Fall Migration

Fall is upon us, can you feel it? The sun is lower in the sky, leaves are starting to change color and fall migration has begun.

Why do animals migrate? This movement exists in all the main animal groups, which includes birds, fish, insects, amphibians, crustaceans, mammals, and reptiles and refers to the movement of these creatures over a long distance, usually in line with changes in the seasons.

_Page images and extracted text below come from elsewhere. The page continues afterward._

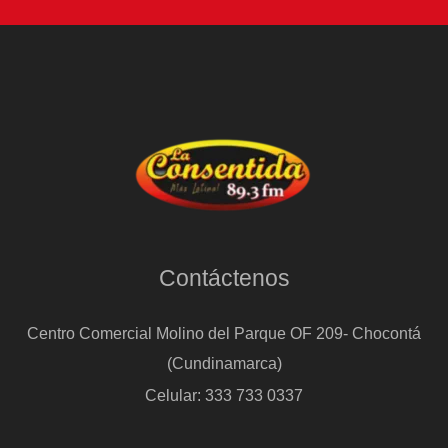
conato
de
incendio
en
un
restaurante
de
Madrid
Contáctenos
Centro Comercial Molino del Parque OF 209- Chocontá
(Cundinamarca)
Celular: 333 733 0337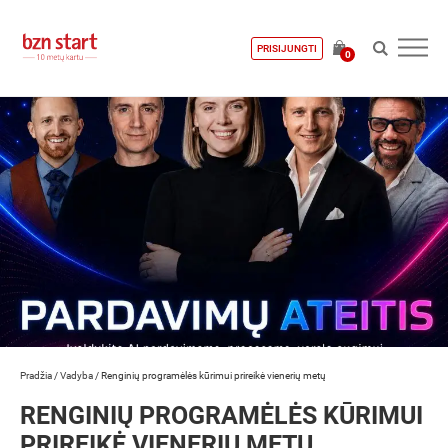
PRISIJUNGTI
0
Pradžia
/
Vadyba
/
Renginių programėlės kūrimui prireikė vienerių metų
RENGINIŲ PROGRAMĖLĖS KŪRIMUI
PRIREIKĖ VIENERIŲ METŲ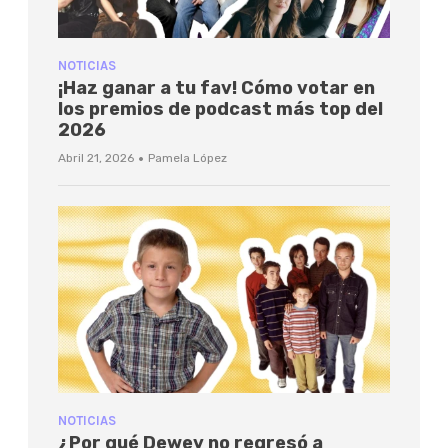
NOTICIAS
¡Haz ganar a tu fav! Cómo votar en
los premios de podcast más top del
2026
·
Abril 21, 2026
Pamela López
NOTICIAS
¿Por qué Dewey no regresó a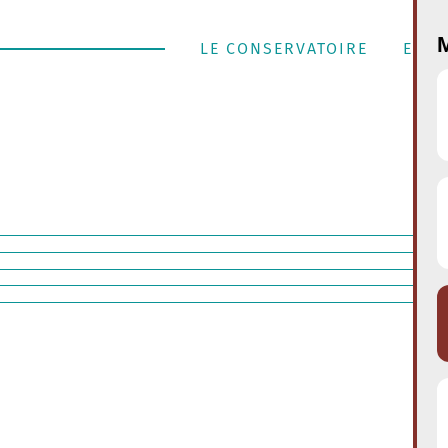
M
LE CONSERVATOIRE
ENSE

Not all migrations are the same. Grey Whales migrate between the warm waters of Mexico to the cold Arctic seas, while brown bats migrate only a very short distance. Certain animals take breaks along the way, while others travel nonstop. Hummingbirds bulk up before their big trek, or they may stop and eat along the way. Animals also differ greatly in the ways that they are able to navigate. Some animals, like homing pigeons, use their sense of smell, while others follow trails, use the Sun and stars, or follow coastlines. Yet others, like the arctic tern, feel the Earth’s magnetic pull. Many animals know where to go instinctively, while others (like Canada geese) have to be taught by their parents. There are many reasons why animals may determine that it’s time to migrate; they may be prompted by a change in temperature, in the length of daylight, or even in hormones that cause them to eat more and save fat for the journey. The primary motivation for migration in the fall is the availability of food, even though there may be food still available, the triggers mentioned above will prompt the animals to start their journey.

There are a number of different types of migration.

Complete migration: All members of the population migrate. An example would be caribou in Alaska

Partial migration: Some animals migrate, some do not. An example would be the American Robin

Differential migration: Migration varies by class (e.g. age or sex) such as in the herring gull where young birds migrate a shorter distance than older birds and in the eastern United States female Dark-eyed Juncos migrate farther into the winter range than males.

Interruptive migration: Animals migrate some years but not others. Blue Jays exhibit this behavior as do some winter finches and snowy owls.

One of the most impressive feats of migration is that of the monarch butterfly. The monarch is the only butterfly known to make a two-way migration as birds do. Unlike other butterflies that can overwinter as larvae, pupae, or even as adults in some species, monarchs cannot survive the cold winters of northern climates. Using environmental cues, the monarchs know when it is time to travel south for the winter. Monarchs use a combination of air currents and thermals to travel long distances. Some fly as far as 3,000 miles to reach their winter home! The eastern population of North America’s monarchs overwinters in the same 11 to 12 mountain areas in the States of Mexico and Michoacan from October to late March. Monarchs roost for the winter in oyamel fir forests at an elevation of 2,400 to 3,600 meters (nearly 2 miles above sea level). The mountain hillsides of oyamel forest provide an ideal microclimate for the butterflies. Here temperatures range from 0 to 15 degrees Celsius. If the temperature is lower, the monarchs will be forced to use their fat reserves. The humidity in the oyamel forest assures the monarchs won’t dry out, allowing them to conserve their energy. Fortunately for the butterflies, the Mexican government has created the Monarch Butterfly Biosphere Reserve to protect their winter habitat.